Bachmannia chubutensis Temporal range: Ypresian, 52 Ma PreꞒ Ꞓ O S D C P T J K Pg N ↓

Scientific classification
- Kingdom: Animalia
- Phylum: Chordata
- Class: Actinopterygii
- Order: Siluriformes
- Suborder: Diplomystoidei
- Family: †Bachmanniidae Azpelicueta & Cione, 2011
- Genus: †Bachmannia Dolgopol, 1941
- Species: †B. chubutensis
- Binomial name: †Bachmannia chubutensis Dolgopol, 1941
- Synonyms: Arius argentinus Dolgopol, 1941

= Bachmannia chubutensis =

- Genus: Bachmannia (fish)
- Species: chubutensis
- Authority: Dolgopol, 1941
- Synonyms: Arius argentinus Dolgopol, 1941
- Parent authority: Dolgopol, 1941

Extinct species of fish

Bachmannia is an extinct genus of ray-finned fish from the order of the catfishes (Siluriformes), containing a single species, B. chubutensis (syn.: Arius argentinus Dolgopol, 1941). Fossils of the species, dated to the early Eocene, were found in the Laguna del Hunco site, a caldera in the Argentinean province of Chubut, which is filled with fine-grained, layered mudstones and sandstones interspersed with pyroclastic deposits. The genus was named by Mathilde Dolgopol de Sáez, in honor of the German physician and naturalist Franz Ewald Theodor Bachmann.

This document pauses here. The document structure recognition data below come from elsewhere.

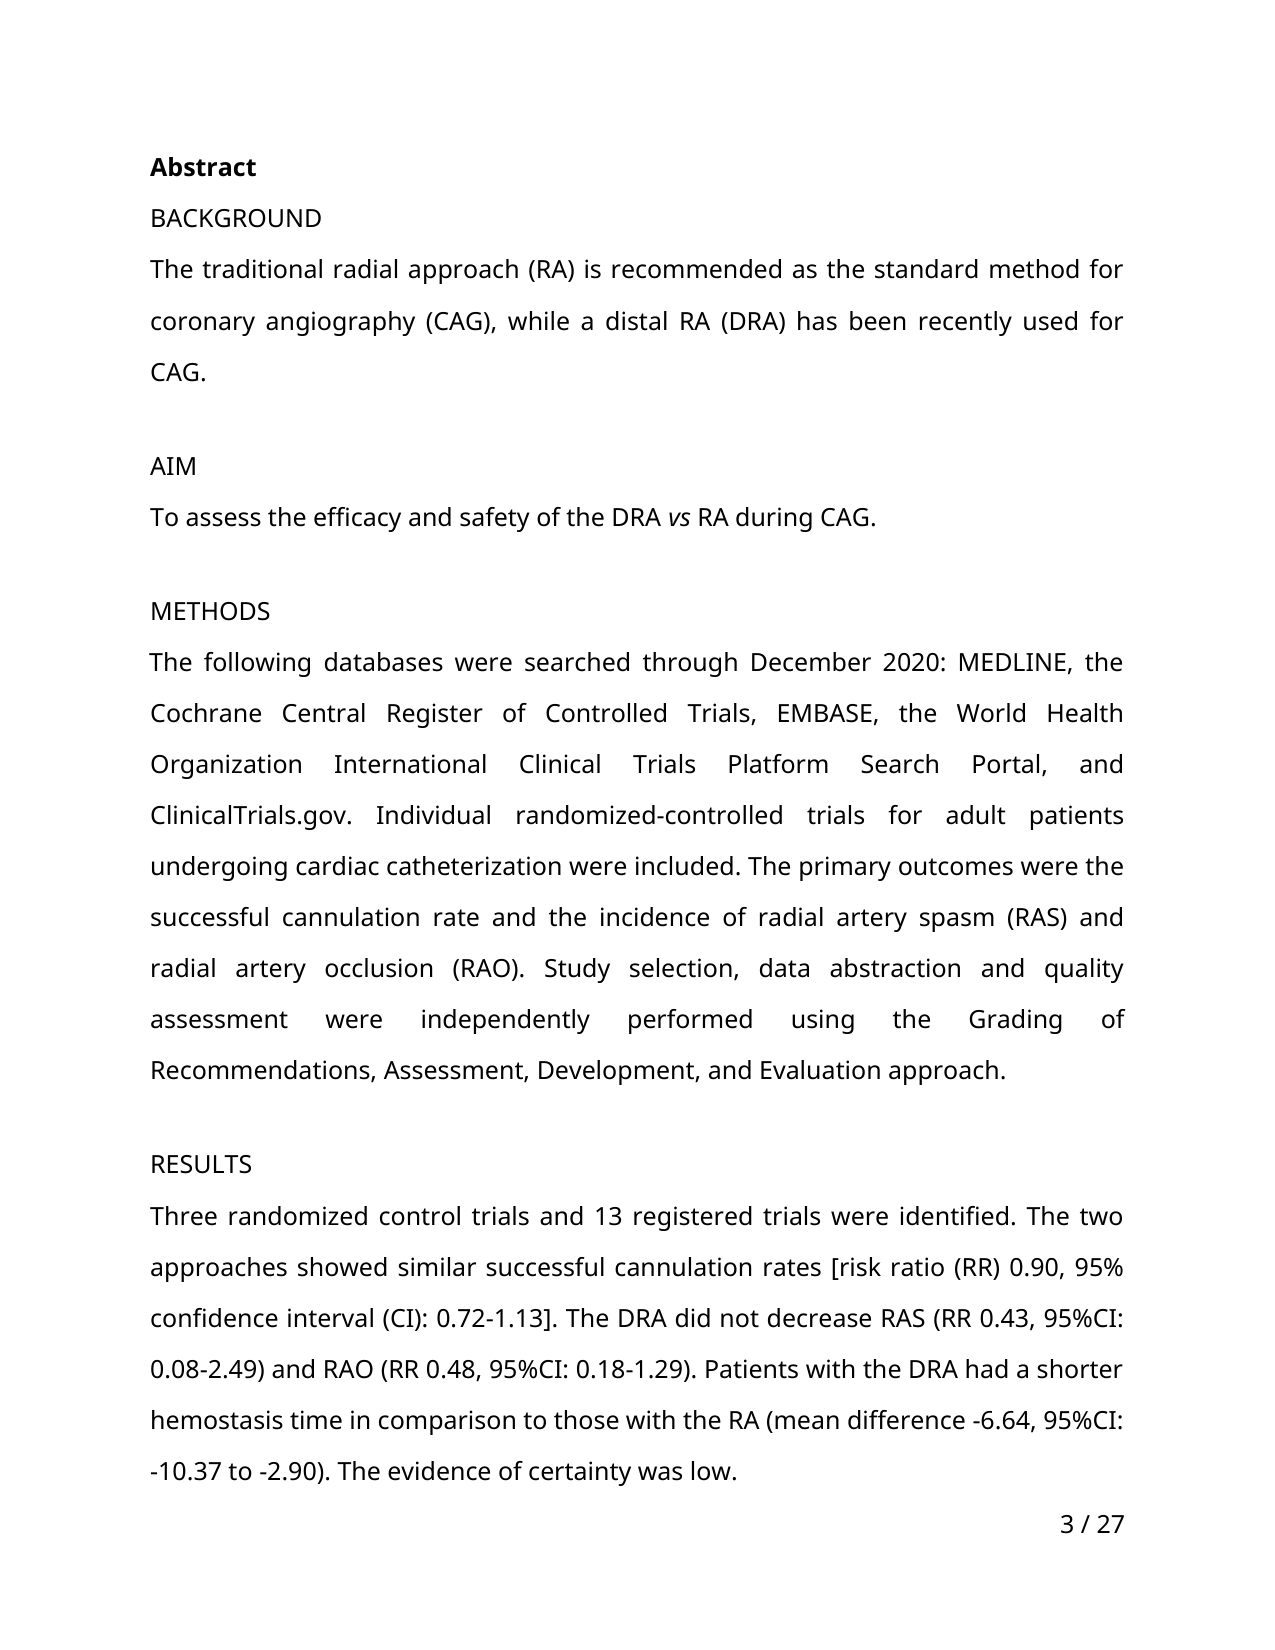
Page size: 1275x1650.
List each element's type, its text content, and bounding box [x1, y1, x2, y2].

text The traditional radial approach (RA) is recommended as the standard method for coronary angiography (CAG), while a distal RA (DRA) has been recently used for CAG. [150, 252, 1125, 388]
text The following databases were searched through December 2020: MEDLINE, the Cochrane Central Register of Controlled Trials, EMBASE, the World Health Organization International Clinical Trials Platform Search Portal, and ClinicalTrials.gov. Individual randomized-controlled trials for adult patients undergoing cardiac catheterization were included. The primary outcomes were the successful cannulation rate and the incidence of radial artery spasm (RAS) and radial artery occlusion (RAO). Study selection, data abstraction and quality assessment were independently performed using the Grading of Recommendations, Assessment, Development, and Evaluation approach. [149, 644, 1125, 1087]
text To assess the efficacy and safety of the DRA vs RA during CAG. [150, 499, 1125, 533]
text METHODS [150, 593, 1125, 628]
text Abstract [150, 150, 1125, 184]
text Three randomized control trials and 13 registered trials were identified. The two approaches showed similar successful cannulation rates [risk ratio (RR) 0.90, 95% confidence interval (CI): 0.72-1.13]. The DRA did not decrease RAS (RR 0.43, 95%CI: 0.08-2.49) and RAO (RR 0.48, 95%CI: 0.18-1.29). Patients with the DRA had a shorter hemostasis time in comparison to those with the RA (mean difference -6.64, 95%CI: -10.37 to -2.90). The evidence of certainty was low. [150, 1198, 1125, 1487]
text BACKGROUND [150, 201, 1125, 235]
text RESULTS [150, 1147, 1125, 1181]
text AIM [150, 448, 1125, 482]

Bachmannia chubutensis lived during the climatic optimum of the early Eocene. The Laguna del Hunco was located on the southern edge of the tropics, in a humid climate with a distinct maritime influence. Volcanic activity with the release of gases into the water led to regular mass deaths of fish.

== Characteristics ==
Bachmannia chubutensis was a small catfish species with a rather stocky body. The almost completely preserved holotype is 8 cm long (caudal fin missing). The maximum standard length of the species is given as less than 12.5 cm. The head and forebody were relatively high. The head profile was convex and reminiscent of the head shape of the armored catfish genus Corydoras. The neurocranium was heavily ossified. Compared to the usually small teeth of recent catfish species, the teeth of Bachmannia chubutensis were large. These teeth were conical with broad tooth bases. The maxillary teeth were also serrated (two rows of teeth), a primitive feature for catfishes that is only found in the recent Diplomystidae and the extinct Hypsidoridae. The dorsal fin was located between the fifth and thirteenth vertebrae and was supported by a first, short fin spine with a triangular cross-section, a long second fin spine with longitudinal grooves and seven soft rays. The anal fin had ten fin rays.

Bachmannia chubutensis is the only known species of the genus Bachmannia and is placed in the monotypic family Bachmanniidae, which is the sister group of the primitive catfishes (Diplomystidae). A common feature (synapomorphy) of Bachmanniidae and Diplomystidae is a double, anterior articular head of the palatinum.